In that context, it is worth revisiting how Anthony Clare interpreted Oliver Sacks when, in the nineties, the Irish professor wrote about this world-renowned figure. Clare reviewed more than one Sacks’ book. The reviews were generous, as Clare tended to be, crediting Sacks with wonderful prose and with effectively kicking life into the old case history method of medical examination.

But — as with his Saville essay — insightful discomfort is patent within the reviews. 

Clare never actually said that Sacks was selling the general public a highly entertaining fake version of neurological divergence, but he worried about the exceptional nature of the case studies and defined Oliver Sacks as “romanticizing” conditions like Tourette’s Syndrome

He went so far as to suggest that regarding such divergences (as Sacks tended to do) as “adventures” or “alternative ways of being” did a disservice to patients whose coping with conditions like Tourette’s was grindingly difficult, rather than amusingly paradoxical.

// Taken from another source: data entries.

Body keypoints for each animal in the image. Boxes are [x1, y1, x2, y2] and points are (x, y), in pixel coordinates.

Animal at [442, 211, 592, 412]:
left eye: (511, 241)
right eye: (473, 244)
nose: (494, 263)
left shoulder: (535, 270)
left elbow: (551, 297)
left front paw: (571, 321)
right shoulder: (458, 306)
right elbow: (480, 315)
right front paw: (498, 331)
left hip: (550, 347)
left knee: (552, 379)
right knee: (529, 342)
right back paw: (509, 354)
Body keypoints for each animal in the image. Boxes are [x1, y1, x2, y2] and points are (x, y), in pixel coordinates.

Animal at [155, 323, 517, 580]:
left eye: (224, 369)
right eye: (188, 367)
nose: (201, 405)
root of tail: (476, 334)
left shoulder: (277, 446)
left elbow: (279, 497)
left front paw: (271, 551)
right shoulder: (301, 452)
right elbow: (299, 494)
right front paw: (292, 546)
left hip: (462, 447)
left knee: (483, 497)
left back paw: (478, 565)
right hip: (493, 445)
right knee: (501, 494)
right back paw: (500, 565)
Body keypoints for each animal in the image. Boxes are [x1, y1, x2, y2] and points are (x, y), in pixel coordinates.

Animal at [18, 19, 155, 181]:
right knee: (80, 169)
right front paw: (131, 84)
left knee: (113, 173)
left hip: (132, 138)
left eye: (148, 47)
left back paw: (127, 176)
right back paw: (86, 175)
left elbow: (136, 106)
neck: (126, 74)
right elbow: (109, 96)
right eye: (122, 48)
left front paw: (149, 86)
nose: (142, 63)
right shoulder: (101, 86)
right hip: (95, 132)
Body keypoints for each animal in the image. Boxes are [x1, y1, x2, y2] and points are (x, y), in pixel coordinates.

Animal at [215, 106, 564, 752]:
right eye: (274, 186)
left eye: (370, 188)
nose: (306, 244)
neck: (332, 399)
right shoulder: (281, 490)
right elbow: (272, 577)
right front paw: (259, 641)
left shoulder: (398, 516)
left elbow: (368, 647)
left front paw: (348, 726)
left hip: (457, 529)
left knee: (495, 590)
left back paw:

Looking back, not just at Sacks but at wider media coverage of Tourette’s, one cannot but be struck by the element of “let’s enjoy this oddity” in his and wider media’s approach. Understandably. Listening to the unplanned and uncontrollable bursts of speech and other noises characteristic of Tourette’s can be highly entertaining and has been facilitated by people forced to live with the syndrome who decide to go public with it, creating one-person shows out of their experience and welcoming radio and TV interviews about those shows. More power to them.

But re-reading Sacks’ books on neurological outliers would have to make any reader question if those books were dangerously close to the entertainment form reprepresented centuries ago by visits to Bethlehem, the English asylum that gave us the word “bedlam.” Back then, decent suburban dwellers would literally go at the weekend to what we would now call a mental hospital, to have a gawk at the mentally ill patients and either enjoy or be righteously appalled by their chaotic behaviour. Yet when we first read Sacks’ books, it never struck us that we might be doing a version of the same thing. How could it? Readers were convinced they were learning insights into neurology from a kindly master. A different proposition altogether.

What readers did not know at the time was that this “educational reading experience” was untrue and unreal. 

Peers of Sacks did question the fact that none of them was able to replicate his achievements with people suffering from specified conditions, but the dissenters were hardly heard: if you want to go up against a medical peer, it helps if they’re not a likeable household name all over the world, and a millionnaire to boot. 

So the neurologist’s reputation grew and grew. Until 2026, when it came to a shuddering halt and reversal.

Sacks now stands condemned, not just by medical figures who didn’t trust him, but by himself

 His correspondence and his journals are now in a Foundation, and it was there that the New Yorker found his confessions to fabrication (“fairy tales”) of anecdotal evidence and the guilt Sacks experienced as a result. Except — and this is significant — his diaries show the guilt taking second place to the excuses. He had to do the bad stuff to keep his own demons at bay. In other words, don’t blame me — my neurological disorder made me do it.

No, it didn’t. This man knew what he was at while he was at it, and became rich, famous and beloved as a result. Each of his emerging books became an instant, continuing best-seller. That now presents his publishers and readers with a dilemma.

Some of us who cherished his books are now culling them. Into the charity shop box they went, this weekend. Although a doubt remains: does passing them on for a charity to make a euro apiece on them mean that we carry some guilt for spreading Sacks’s misinformation?

Perish the thought, but would burning the books be better?